Skeptics may point to the Greek system as another bastion of segregation. They are certainly correct. Just consider Sigma Delta Tau’s Junior pledge class, which is not only all white, but save for one or two members, all Jewish, according to one member of the sorority.

The difference is that frats and sororities retain some autonomy from the University and they open their doors only to second-year students. But more importantly, most of the girls in SDT weren’t awarded “plus” factors in the admissions game, because there’s no shortage of white college applicants. Race-based program houses uniquely target freshman students, many of whom were granted admission because of affirmative action.

Diversity isn’t just legal jargon; it is a fundamental tenet of the college experience. I remember my freshman year, when I asked a black classmate why she lived in Ujamaa. Her answer? “Because I don’t like white people.” And I’m reminded of rush last year, when an Asian student — atypical in my mostly white fraternity — decided to pledge our house. His reasoning? His group of friends, whom he had met in his randomly sorted dormitory, was also joining.

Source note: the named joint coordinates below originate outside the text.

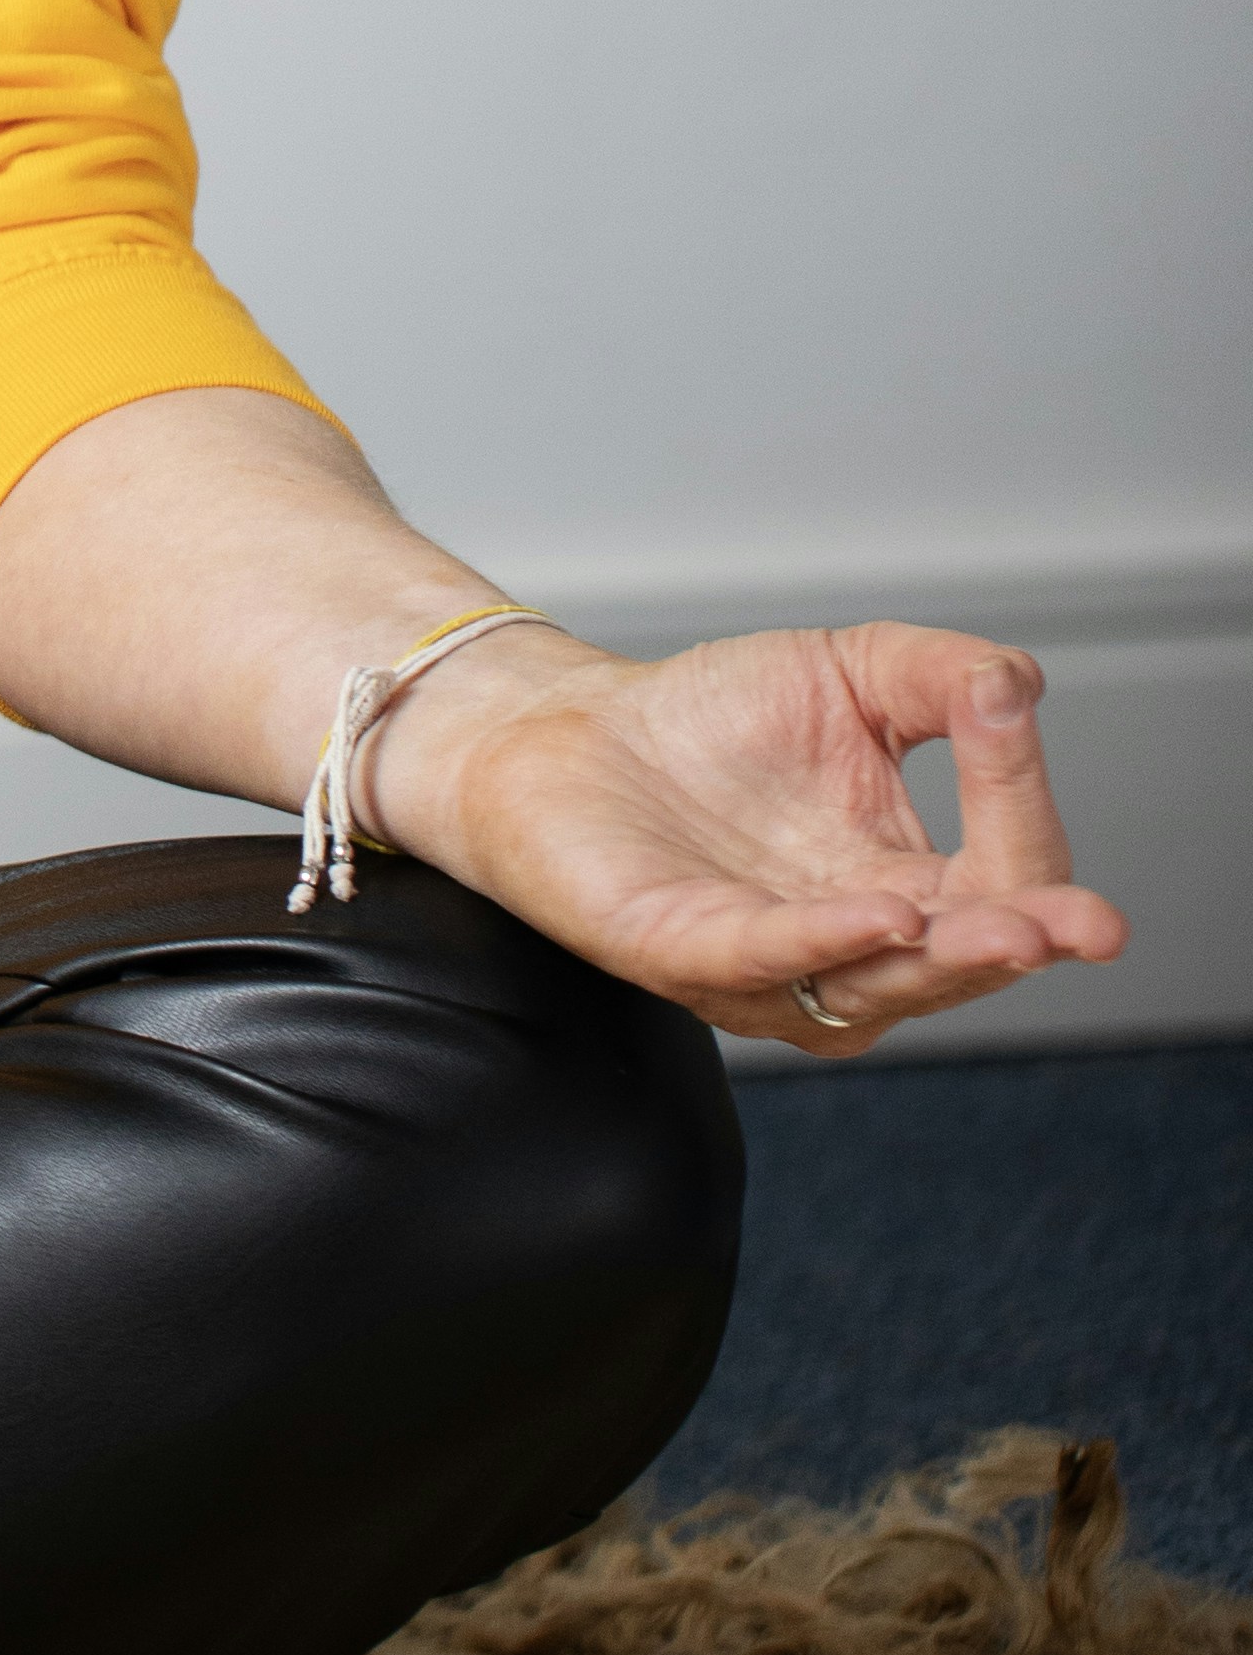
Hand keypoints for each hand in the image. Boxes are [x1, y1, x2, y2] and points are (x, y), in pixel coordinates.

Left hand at [385, 619, 1128, 1061]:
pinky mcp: (680, 953)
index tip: (1012, 719)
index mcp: (905, 887)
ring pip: (876, 980)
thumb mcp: (849, 674)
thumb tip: (1021, 684)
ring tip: (1011, 926)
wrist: (568, 727)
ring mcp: (768, 966)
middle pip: (959, 957)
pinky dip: (825, 940)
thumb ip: (942, 676)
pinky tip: (881, 913)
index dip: (1025, 811)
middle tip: (1086, 924)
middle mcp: (849, 948)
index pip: (1001, 878)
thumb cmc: (709, 719)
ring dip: (945, 953)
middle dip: (1024, 937)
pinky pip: (763, 960)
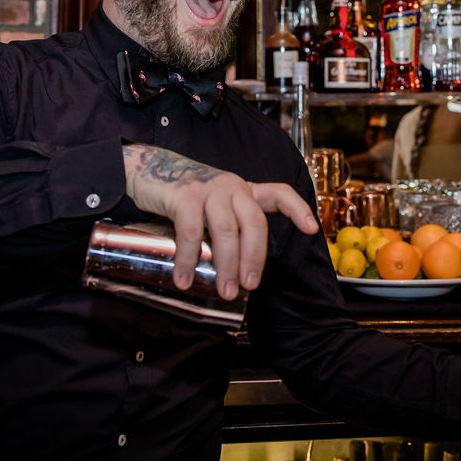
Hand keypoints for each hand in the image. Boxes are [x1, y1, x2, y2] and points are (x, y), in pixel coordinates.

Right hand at [123, 144, 319, 299]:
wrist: (148, 169)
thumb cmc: (186, 195)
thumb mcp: (215, 205)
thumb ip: (228, 228)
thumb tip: (234, 273)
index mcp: (244, 190)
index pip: (279, 193)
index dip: (297, 209)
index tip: (311, 229)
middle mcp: (232, 187)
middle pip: (254, 224)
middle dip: (254, 258)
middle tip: (249, 285)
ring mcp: (209, 190)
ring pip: (226, 231)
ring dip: (226, 265)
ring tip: (224, 291)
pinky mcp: (184, 196)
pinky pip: (191, 232)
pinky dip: (189, 260)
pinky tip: (186, 279)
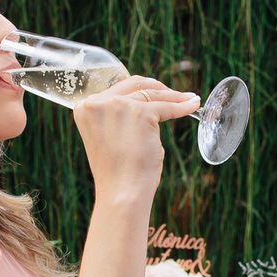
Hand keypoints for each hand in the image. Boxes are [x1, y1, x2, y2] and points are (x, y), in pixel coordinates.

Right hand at [72, 74, 200, 200]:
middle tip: (174, 93)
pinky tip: (192, 105)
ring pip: (152, 94)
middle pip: (134, 85)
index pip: (117, 90)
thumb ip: (117, 117)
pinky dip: (182, 107)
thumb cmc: (116, 172)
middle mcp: (97, 102)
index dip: (138, 89)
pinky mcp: (141, 114)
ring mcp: (119, 106)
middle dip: (157, 87)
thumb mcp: (108, 136)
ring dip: (174, 96)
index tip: (155, 91)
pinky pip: (167, 107)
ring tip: (188, 99)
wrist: (121, 192)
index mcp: (84, 107)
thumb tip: (143, 103)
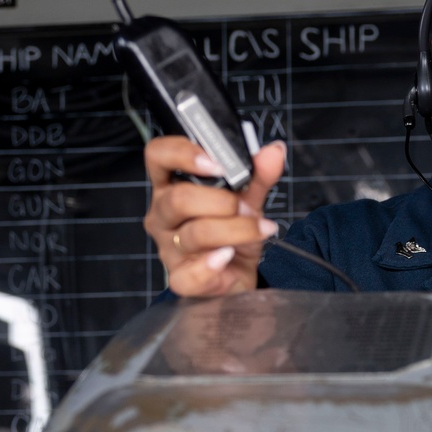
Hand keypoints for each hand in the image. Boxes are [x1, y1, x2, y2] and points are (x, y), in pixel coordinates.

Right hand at [143, 136, 287, 296]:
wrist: (240, 275)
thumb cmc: (234, 233)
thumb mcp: (248, 199)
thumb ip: (259, 176)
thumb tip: (273, 153)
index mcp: (171, 186)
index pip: (158, 156)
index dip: (182, 154)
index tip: (217, 163)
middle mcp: (164, 215)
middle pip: (178, 199)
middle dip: (222, 202)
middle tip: (246, 207)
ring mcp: (169, 248)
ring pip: (194, 234)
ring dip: (236, 229)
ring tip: (260, 230)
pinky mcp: (181, 279)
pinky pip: (189, 275)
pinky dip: (211, 265)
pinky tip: (228, 256)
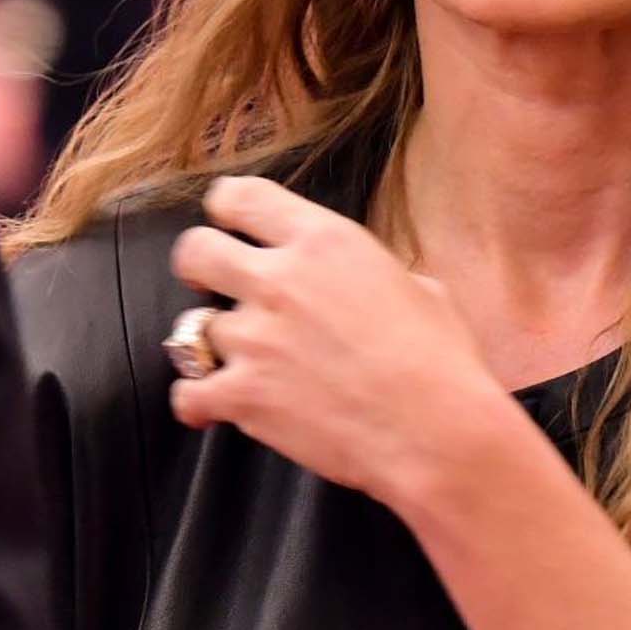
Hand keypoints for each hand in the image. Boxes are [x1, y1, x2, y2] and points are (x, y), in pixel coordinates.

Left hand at [166, 175, 521, 504]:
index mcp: (324, 242)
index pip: (240, 197)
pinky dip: (197, 405)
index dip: (225, 209)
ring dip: (215, 346)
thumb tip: (366, 284)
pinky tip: (213, 410)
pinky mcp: (242, 395)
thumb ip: (371, 274)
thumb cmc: (442, 363)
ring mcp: (255, 338)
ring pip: (193, 329)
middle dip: (198, 269)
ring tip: (243, 363)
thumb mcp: (420, 288)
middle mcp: (280, 281)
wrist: (437, 432)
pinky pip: (188, 395)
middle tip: (214, 287)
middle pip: (194, 251)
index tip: (228, 226)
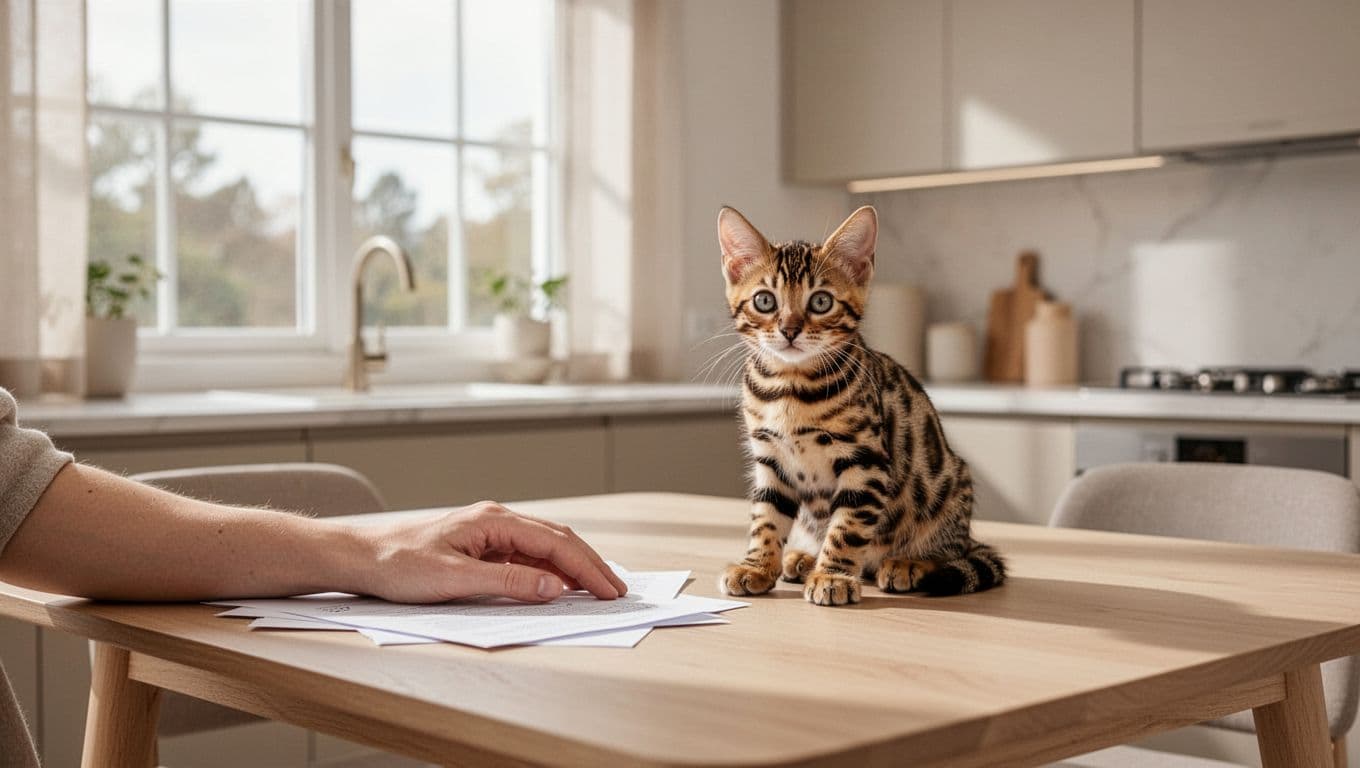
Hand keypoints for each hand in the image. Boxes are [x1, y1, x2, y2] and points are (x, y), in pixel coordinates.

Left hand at [350, 501, 628, 603]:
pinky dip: (549, 570)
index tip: (609, 590)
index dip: (587, 567)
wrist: (358, 555)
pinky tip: (557, 586)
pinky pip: (526, 554)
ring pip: (545, 545)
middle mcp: (496, 519)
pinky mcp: (480, 545)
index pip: (555, 542)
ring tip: (596, 589)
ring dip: (572, 567)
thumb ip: (507, 582)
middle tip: (615, 591)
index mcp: (493, 520)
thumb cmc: (396, 564)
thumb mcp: (454, 579)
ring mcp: (489, 531)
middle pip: (557, 539)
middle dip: (590, 565)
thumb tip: (554, 587)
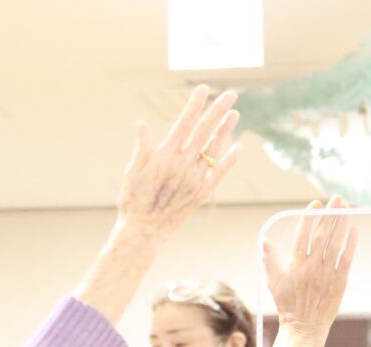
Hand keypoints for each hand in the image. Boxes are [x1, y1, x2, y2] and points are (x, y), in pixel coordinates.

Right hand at [115, 85, 241, 244]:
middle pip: (204, 131)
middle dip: (218, 110)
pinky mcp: (201, 194)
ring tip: (235, 114)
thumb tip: (142, 124)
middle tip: (231, 94)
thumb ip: (142, 148)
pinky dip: (229, 161)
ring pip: (214, 149)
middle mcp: (182, 165)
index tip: (204, 89)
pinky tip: (237, 148)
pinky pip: (219, 174)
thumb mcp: (132, 172)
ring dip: (225, 130)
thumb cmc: (133, 202)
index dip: (195, 105)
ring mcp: (194, 180)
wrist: (143, 232)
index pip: (184, 123)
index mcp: (164, 156)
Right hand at [263, 196, 358, 338]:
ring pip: (336, 243)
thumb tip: (264, 241)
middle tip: (337, 199)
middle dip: (330, 215)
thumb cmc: (287, 304)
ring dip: (342, 224)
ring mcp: (327, 273)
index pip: (303, 235)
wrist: (304, 327)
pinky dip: (351, 244)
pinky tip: (353, 230)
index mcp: (295, 265)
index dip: (310, 218)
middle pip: (322, 235)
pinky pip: (347, 258)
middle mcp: (312, 267)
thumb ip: (270, 260)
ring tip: (346, 208)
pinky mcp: (340, 281)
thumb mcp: (273, 282)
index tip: (315, 205)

There might be a place for Ujamaa at Cornell, and there’s certainly still a need for affirmative action in admissions decisions. But for the sake of diversity (and for that matter, our nation’s laws), at least challenge first-year students to overcome their differences. A single year of residential interaction might go a long way in our uphill battle toward true racial harmony.

President Lyndon B. Johnson once said, “If we are to live together in peace, we must come to know each other better.” At Cornell, if we are to know each other better, we must, at least for a short time, live together — whether in peace, Mews, Dickson or Donlon.